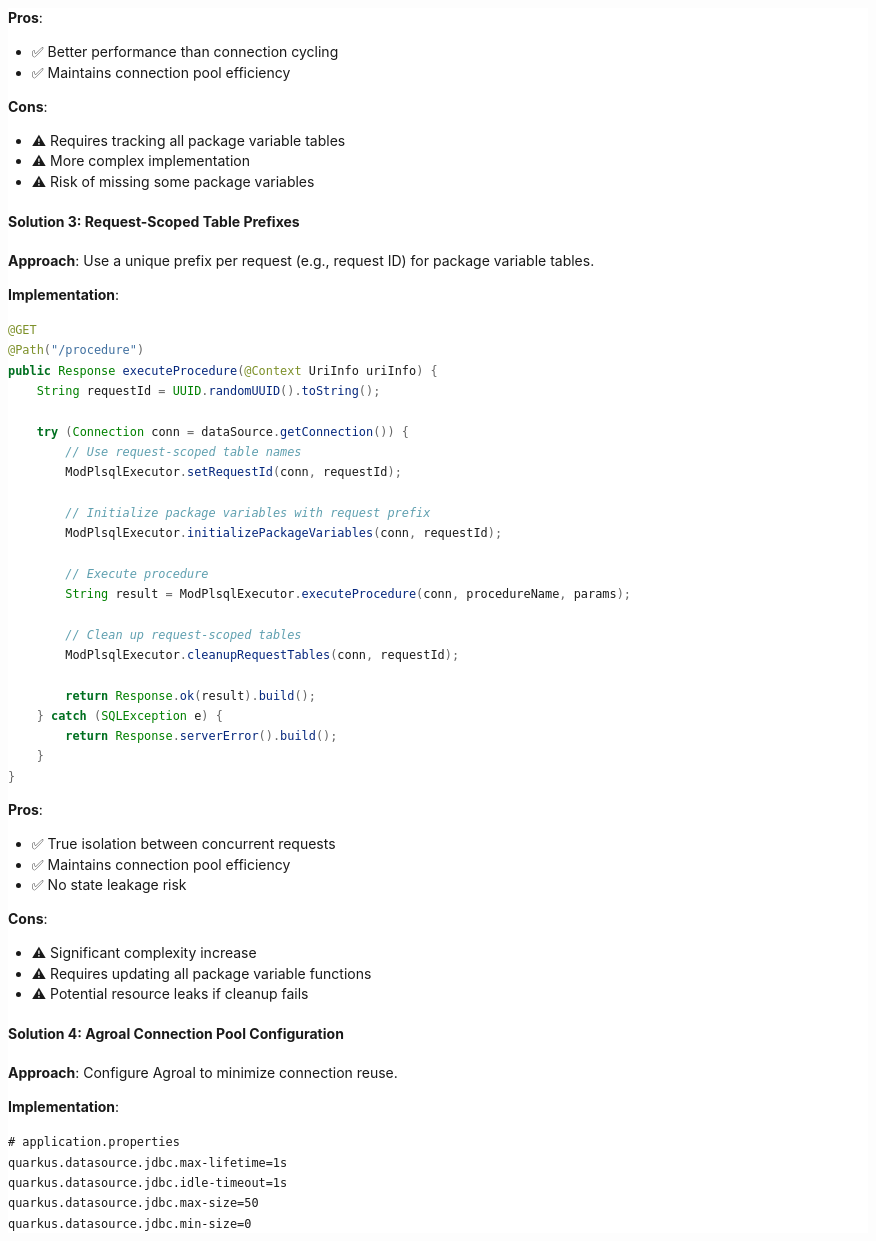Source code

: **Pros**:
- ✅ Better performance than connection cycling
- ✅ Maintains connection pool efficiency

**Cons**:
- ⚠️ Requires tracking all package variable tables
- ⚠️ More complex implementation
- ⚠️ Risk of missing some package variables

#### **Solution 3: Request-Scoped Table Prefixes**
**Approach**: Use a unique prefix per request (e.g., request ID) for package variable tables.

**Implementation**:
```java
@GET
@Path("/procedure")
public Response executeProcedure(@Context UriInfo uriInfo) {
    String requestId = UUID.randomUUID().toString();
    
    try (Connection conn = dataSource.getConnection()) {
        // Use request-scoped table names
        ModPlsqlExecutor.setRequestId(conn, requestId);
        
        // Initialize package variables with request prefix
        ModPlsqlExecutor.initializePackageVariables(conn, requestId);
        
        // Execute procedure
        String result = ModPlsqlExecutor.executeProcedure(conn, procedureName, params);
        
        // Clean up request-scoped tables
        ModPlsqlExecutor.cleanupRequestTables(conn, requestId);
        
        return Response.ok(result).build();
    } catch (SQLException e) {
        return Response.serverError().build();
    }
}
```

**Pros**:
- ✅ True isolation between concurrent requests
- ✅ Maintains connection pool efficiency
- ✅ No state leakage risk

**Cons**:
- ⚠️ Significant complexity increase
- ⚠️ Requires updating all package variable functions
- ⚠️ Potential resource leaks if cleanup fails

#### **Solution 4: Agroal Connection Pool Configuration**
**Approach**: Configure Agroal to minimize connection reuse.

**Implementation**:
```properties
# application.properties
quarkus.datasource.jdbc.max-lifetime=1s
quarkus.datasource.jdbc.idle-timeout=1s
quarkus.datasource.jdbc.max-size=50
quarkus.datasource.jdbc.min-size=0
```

:::::

TASK ITEM: Could you write out, unchanged, the line with "- ✅ True isolation" and every line after it in the data above?

RESULT FOR THIS TASK:
- ✅ True isolation between concurrent requests
- ✅ Maintains connection pool efficiency
- ✅ No state leakage risk

**Cons**:
- ⚠️ Significant complexity increase
- ⚠️ Requires updating all package variable functions
- ⚠️ Potential resource leaks if cleanup fails

#### **Solution 4: Agroal Connection Pool Configuration**
**Approach**: Configure Agroal to minimize connection reuse.

**Implementation**:
```properties
# application.properties
quarkus.datasource.jdbc.max-lifetime=1s
quarkus.datasource.jdbc.idle-timeout=1s
quarkus.datasource.jdbc.max-size=50
quarkus.datasource.jdbc.min-size=0
```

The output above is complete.